Stored dataset items

- - - -

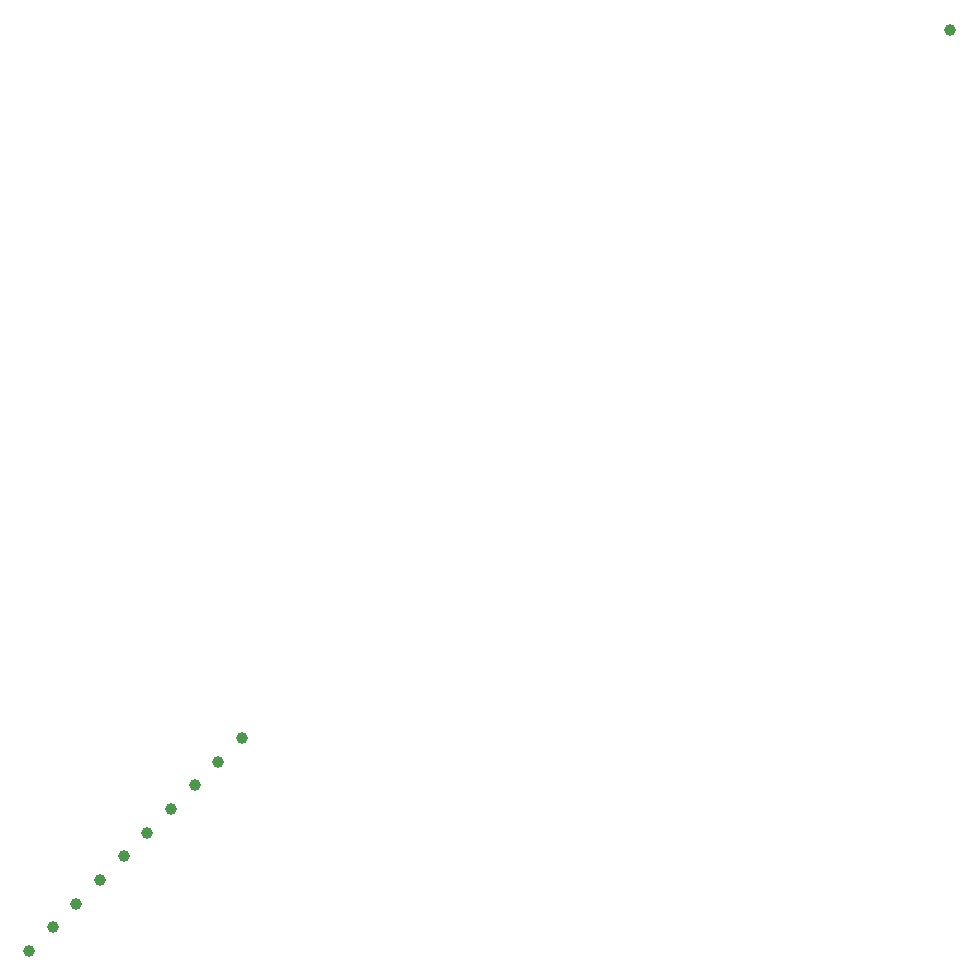
<source format=gbr>
G04 Examples for testing time performance of Gerber parsers*
%FSLAX26Y26*%
%MOMM*%
%ADD10C,1*%
%LPD*%
D10*
X0Y0D03*
X78000000Y78000000D03*
X2000000Y2000000D03*
X4000000Y4000000D03*
X6000000Y6000000D03*
X8000000Y8000000D03*
X10000000Y10000000D03*
X12000000Y12000000D03*
X14000000Y14000000D03*
X16000000Y16000000D03*
X18000000Y18000000D03*
M02*

</source>
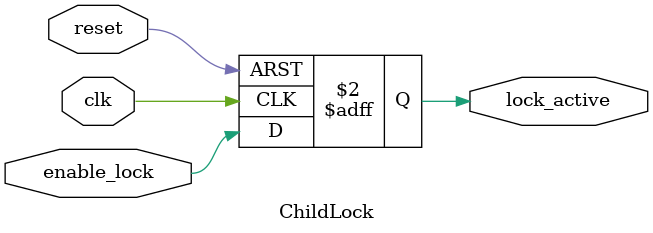
<source format=v>
`timescale 1ns / 100ps

module ChildLock(
    input clk,
    input reset,
    input enable_lock,
    output reg lock_active
);

    always @(posedge clk or posedge reset) begin
        if (reset)
            lock_active <= 0;
        else
            lock_active <= enable_lock;
    end
endmodule

</source>
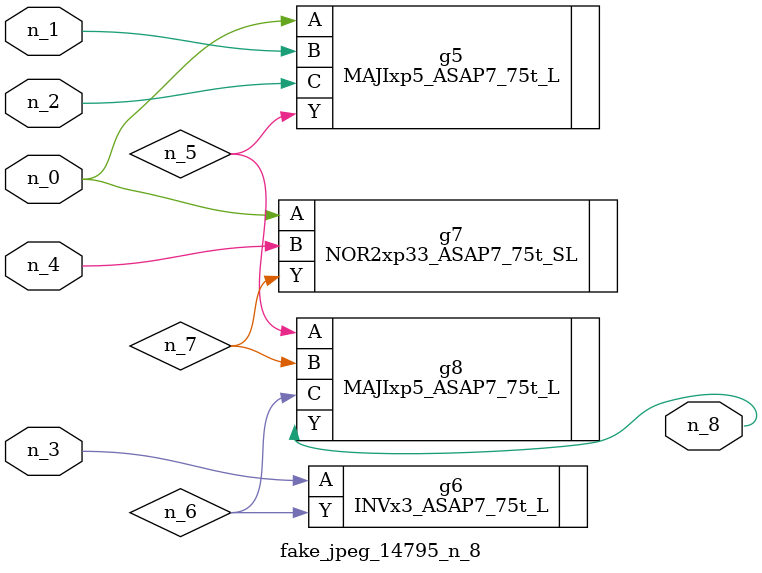
<source format=v>
module fake_jpeg_14795_n_8 (n_3, n_2, n_1, n_0, n_4, n_8);

input n_3;
input n_2;
input n_1;
input n_0;
input n_4;

output n_8;

wire n_6;
wire n_5;
wire n_7;

MAJIxp5_ASAP7_75t_L g5 ( 
.A(n_0),
.B(n_1),
.C(n_2),
.Y(n_5)
);

INVx3_ASAP7_75t_L g6 ( 
.A(n_3),
.Y(n_6)
);

NOR2xp33_ASAP7_75t_SL g7 ( 
.A(n_0),
.B(n_4),
.Y(n_7)
);

MAJIxp5_ASAP7_75t_L g8 ( 
.A(n_5),
.B(n_7),
.C(n_6),
.Y(n_8)
);


endmodule
</source>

- - - -

*Instructions to follow*. Leaving out any pictures, write the records above out exactly as they are.

*Result*.
<source format=gbr>
G04 Examples for testing time performance of Gerber parsers*
%FSLAX26Y26*%
%MOMM*%
%ADD10C,1*%
%LPD*%
D10*
X0Y0D03*
X78000000Y78000000D03*
X2000000Y2000000D03*
X4000000Y4000000D03*
X6000000Y6000000D03*
X8000000Y8000000D03*
X10000000Y10000000D03*
X12000000Y12000000D03*
X14000000Y14000000D03*
X16000000Y16000000D03*
X18000000Y18000000D03*
M02*

</source>
<source format=v>
`timescale 1ns / 100ps

module ChildLock(
    input clk,
    input reset,
    input enable_lock,
    output reg lock_active
);

    always @(posedge clk or posedge reset) begin
        if (reset)
            lock_active <= 0;
        else
            lock_active <= enable_lock;
    end
endmodule

</source>
<source format=v>
module fake_jpeg_14795_n_8 (n_3, n_2, n_1, n_0, n_4, n_8);

input n_3;
input n_2;
input n_1;
input n_0;
input n_4;

output n_8;

wire n_6;
wire n_5;
wire n_7;

MAJIxp5_ASAP7_75t_L g5 ( 
.A(n_0),
.B(n_1),
.C(n_2),
.Y(n_5)
);

INVx3_ASAP7_75t_L g6 ( 
.A(n_3),
.Y(n_6)
);

NOR2xp33_ASAP7_75t_SL g7 ( 
.A(n_0),
.B(n_4),
.Y(n_7)
);

MAJIxp5_ASAP7_75t_L g8 ( 
.A(n_5),
.B(n_7),
.C(n_6),
.Y(n_8)
);


endmodule
</source>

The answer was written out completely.